**Work task**
Give back an exact copy of the lines in the records below, from the line that has "дорожать и в дальнейшем – с мая на 15%, а в" through the line that has "auprès des acteurs", and nothing besides.

Records drawn from a dataset
━━━━

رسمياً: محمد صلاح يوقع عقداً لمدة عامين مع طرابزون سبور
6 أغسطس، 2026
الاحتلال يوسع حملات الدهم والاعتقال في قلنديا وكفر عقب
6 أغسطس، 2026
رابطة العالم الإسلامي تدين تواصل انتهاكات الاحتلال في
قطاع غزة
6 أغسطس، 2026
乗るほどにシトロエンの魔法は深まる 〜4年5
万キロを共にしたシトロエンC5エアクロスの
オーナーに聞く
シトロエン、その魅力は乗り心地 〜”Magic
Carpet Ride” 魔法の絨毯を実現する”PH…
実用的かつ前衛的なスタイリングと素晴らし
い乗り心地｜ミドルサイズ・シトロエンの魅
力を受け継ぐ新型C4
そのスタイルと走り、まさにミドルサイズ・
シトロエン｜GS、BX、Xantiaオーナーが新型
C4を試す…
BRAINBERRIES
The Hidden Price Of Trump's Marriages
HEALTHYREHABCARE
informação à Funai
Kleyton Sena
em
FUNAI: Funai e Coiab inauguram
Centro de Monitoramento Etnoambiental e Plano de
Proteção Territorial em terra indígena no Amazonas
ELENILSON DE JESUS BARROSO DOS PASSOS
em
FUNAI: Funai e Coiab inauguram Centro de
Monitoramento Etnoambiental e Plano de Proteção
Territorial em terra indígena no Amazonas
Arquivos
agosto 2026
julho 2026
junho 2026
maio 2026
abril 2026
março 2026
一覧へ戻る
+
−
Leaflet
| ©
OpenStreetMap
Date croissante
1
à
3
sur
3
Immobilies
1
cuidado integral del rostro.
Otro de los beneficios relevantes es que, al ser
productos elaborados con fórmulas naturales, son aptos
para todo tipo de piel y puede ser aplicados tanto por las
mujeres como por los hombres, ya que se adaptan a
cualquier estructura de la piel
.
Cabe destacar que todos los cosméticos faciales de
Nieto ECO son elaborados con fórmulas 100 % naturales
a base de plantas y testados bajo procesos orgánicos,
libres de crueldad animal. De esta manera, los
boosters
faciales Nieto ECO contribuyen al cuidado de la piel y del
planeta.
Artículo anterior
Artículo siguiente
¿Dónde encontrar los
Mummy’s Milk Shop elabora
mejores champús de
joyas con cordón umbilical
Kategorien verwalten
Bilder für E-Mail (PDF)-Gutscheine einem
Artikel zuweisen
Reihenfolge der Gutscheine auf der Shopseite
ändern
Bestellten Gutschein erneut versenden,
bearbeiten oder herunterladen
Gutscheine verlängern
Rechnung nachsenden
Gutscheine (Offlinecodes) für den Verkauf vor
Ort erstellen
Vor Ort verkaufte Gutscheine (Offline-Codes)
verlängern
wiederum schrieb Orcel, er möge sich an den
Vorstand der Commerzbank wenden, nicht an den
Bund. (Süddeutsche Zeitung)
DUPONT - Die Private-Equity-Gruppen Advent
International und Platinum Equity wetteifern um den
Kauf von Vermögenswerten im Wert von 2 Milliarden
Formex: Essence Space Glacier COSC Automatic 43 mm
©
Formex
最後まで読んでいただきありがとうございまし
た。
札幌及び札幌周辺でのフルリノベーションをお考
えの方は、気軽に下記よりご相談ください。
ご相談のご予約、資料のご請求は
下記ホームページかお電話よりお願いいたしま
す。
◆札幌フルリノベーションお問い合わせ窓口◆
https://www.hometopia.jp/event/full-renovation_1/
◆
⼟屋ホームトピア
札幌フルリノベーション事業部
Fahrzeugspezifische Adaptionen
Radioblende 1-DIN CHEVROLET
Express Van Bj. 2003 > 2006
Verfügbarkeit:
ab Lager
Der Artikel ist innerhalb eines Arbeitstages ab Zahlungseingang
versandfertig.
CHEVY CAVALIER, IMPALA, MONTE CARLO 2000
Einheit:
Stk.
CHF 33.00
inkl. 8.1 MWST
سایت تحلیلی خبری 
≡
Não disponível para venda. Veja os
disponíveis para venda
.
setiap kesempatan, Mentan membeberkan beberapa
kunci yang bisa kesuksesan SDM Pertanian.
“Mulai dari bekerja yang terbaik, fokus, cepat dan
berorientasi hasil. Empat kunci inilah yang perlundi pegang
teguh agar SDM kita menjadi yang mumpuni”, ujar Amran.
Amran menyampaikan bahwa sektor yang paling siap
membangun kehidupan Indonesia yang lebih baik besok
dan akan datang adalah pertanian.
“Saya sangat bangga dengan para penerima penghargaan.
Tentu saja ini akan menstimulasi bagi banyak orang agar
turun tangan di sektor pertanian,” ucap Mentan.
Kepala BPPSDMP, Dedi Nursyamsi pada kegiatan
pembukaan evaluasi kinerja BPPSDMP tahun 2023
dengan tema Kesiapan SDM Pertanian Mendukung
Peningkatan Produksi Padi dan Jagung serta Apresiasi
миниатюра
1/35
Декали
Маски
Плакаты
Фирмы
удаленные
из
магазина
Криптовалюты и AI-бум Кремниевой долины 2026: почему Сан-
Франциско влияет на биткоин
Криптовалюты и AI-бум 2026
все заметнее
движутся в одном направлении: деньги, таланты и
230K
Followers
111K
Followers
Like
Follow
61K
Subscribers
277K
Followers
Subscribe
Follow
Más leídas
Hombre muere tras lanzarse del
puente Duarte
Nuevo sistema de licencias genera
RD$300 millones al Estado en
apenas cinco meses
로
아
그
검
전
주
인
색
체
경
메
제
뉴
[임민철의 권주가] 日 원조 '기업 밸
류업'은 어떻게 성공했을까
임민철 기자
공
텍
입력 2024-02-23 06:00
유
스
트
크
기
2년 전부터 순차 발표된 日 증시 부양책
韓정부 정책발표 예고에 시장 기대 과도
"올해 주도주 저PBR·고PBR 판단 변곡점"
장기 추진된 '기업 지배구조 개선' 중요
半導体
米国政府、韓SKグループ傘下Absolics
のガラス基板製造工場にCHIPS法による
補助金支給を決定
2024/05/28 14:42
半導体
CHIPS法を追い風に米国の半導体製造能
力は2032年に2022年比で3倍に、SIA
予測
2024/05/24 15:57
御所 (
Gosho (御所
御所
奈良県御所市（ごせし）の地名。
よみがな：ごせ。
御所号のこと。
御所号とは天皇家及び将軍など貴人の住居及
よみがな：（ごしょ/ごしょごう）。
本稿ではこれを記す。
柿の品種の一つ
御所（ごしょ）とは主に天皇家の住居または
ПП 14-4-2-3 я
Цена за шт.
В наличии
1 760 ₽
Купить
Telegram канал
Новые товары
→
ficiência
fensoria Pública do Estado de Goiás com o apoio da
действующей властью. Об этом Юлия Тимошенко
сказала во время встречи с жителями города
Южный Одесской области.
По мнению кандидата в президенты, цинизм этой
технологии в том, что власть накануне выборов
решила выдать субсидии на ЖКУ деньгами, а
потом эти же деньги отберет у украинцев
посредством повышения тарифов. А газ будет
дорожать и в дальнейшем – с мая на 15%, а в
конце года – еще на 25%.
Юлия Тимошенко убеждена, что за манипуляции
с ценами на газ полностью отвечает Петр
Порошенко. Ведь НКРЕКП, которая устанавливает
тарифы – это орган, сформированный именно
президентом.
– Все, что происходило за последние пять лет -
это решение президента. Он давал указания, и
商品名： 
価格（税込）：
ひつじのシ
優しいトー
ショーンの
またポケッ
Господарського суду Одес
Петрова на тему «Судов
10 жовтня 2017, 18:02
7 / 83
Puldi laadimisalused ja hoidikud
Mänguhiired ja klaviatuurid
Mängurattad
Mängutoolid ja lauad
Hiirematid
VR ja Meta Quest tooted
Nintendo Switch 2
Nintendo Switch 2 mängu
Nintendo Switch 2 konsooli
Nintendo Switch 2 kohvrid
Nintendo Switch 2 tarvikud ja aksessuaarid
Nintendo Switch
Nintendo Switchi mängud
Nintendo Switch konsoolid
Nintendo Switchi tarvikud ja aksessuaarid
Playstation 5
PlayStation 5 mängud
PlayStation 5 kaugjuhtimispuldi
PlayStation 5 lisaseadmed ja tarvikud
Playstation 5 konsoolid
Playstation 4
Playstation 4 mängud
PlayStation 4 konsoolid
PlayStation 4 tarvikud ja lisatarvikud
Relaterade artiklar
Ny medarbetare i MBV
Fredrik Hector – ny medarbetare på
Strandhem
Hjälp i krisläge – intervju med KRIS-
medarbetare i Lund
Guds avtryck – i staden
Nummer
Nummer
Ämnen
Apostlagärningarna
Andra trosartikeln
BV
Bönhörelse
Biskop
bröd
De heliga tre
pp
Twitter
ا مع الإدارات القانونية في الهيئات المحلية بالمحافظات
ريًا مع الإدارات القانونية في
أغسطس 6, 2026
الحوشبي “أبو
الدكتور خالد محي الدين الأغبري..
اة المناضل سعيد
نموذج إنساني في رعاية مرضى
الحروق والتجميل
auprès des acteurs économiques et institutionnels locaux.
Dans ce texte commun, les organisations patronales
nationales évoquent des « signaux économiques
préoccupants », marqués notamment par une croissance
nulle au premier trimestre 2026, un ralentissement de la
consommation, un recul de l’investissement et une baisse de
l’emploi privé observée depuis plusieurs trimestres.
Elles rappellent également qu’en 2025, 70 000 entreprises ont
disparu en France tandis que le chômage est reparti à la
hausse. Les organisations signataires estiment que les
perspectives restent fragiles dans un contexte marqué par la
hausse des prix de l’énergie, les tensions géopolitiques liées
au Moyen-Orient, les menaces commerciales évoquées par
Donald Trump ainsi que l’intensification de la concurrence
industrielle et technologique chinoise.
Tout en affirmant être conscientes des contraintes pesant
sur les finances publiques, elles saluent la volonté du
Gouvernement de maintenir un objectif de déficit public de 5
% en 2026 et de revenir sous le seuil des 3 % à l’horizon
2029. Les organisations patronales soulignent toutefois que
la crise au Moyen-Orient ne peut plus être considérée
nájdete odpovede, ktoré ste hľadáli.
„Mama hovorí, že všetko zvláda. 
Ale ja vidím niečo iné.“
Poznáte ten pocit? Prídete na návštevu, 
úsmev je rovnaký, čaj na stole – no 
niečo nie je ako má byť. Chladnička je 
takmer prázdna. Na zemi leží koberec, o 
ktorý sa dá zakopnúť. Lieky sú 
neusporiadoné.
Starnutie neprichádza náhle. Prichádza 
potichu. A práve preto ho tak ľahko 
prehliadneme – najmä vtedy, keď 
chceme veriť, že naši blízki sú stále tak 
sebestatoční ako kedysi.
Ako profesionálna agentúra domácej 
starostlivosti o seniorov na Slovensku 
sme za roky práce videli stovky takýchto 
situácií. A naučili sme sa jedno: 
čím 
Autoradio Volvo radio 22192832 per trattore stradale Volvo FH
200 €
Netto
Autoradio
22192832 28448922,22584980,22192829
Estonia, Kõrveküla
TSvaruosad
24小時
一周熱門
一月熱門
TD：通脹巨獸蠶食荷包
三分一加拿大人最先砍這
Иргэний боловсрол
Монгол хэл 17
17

━━━━

**Solution to the exercise**
дорожать и в дальнейшем – с мая на 15%, а в
конце года – еще на 25%.
Юлия Тимошенко убеждена, что за манипуляции
с ценами на газ полностью отвечает Петр
Порошенко. Ведь НКРЕКП, которая устанавливает
тарифы – это орган, сформированный именно
президентом.
– Все, что происходило за последние пять лет -
это решение президента. Он давал указания, и
商品名： 
価格（税込）：
ひつじのシ
優しいトー
ショーンの
またポケッ
Господарського суду Одес
Петрова на тему «Судов
10 жовтня 2017, 18:02
7 / 83
Puldi laadimisalused ja hoidikud
Mänguhiired ja klaviatuurid
Mängurattad
Mängutoolid ja lauad
Hiirematid
VR ja Meta Quest tooted
Nintendo Switch 2
Nintendo Switch 2 mängu
Nintendo Switch 2 konsooli
Nintendo Switch 2 kohvrid
Nintendo Switch 2 tarvikud ja aksessuaarid
Nintendo Switch
Nintendo Switchi mängud
Nintendo Switch konsoolid
Nintendo Switchi tarvikud ja aksessuaarid
Playstation 5
PlayStation 5 mängud
PlayStation 5 kaugjuhtimispuldi
PlayStation 5 lisaseadmed ja tarvikud
Playstation 5 konsoolid
Playstation 4
Playstation 4 mängud
PlayStation 4 konsoolid
PlayStation 4 tarvikud ja lisatarvikud
Relaterade artiklar
Ny medarbetare i MBV
Fredrik Hector – ny medarbetare på
Strandhem
Hjälp i krisläge – intervju med KRIS-
medarbetare i Lund
Guds avtryck – i staden
Nummer
Nummer
Ämnen
Apostlagärningarna
Andra trosartikeln
BV
Bönhörelse
Biskop
bröd
De heliga tre
pp
Twitter
ا مع الإدارات القانونية في الهيئات المحلية بالمحافظات
ريًا مع الإدارات القانونية في
أغسطس 6, 2026
الحوشبي “أبو
الدكتور خالد محي الدين الأغبري..
اة المناضل سعيد
نموذج إنساني في رعاية مرضى
الحروق والتجميل
auprès des acteurs économiques et institutionnels locaux.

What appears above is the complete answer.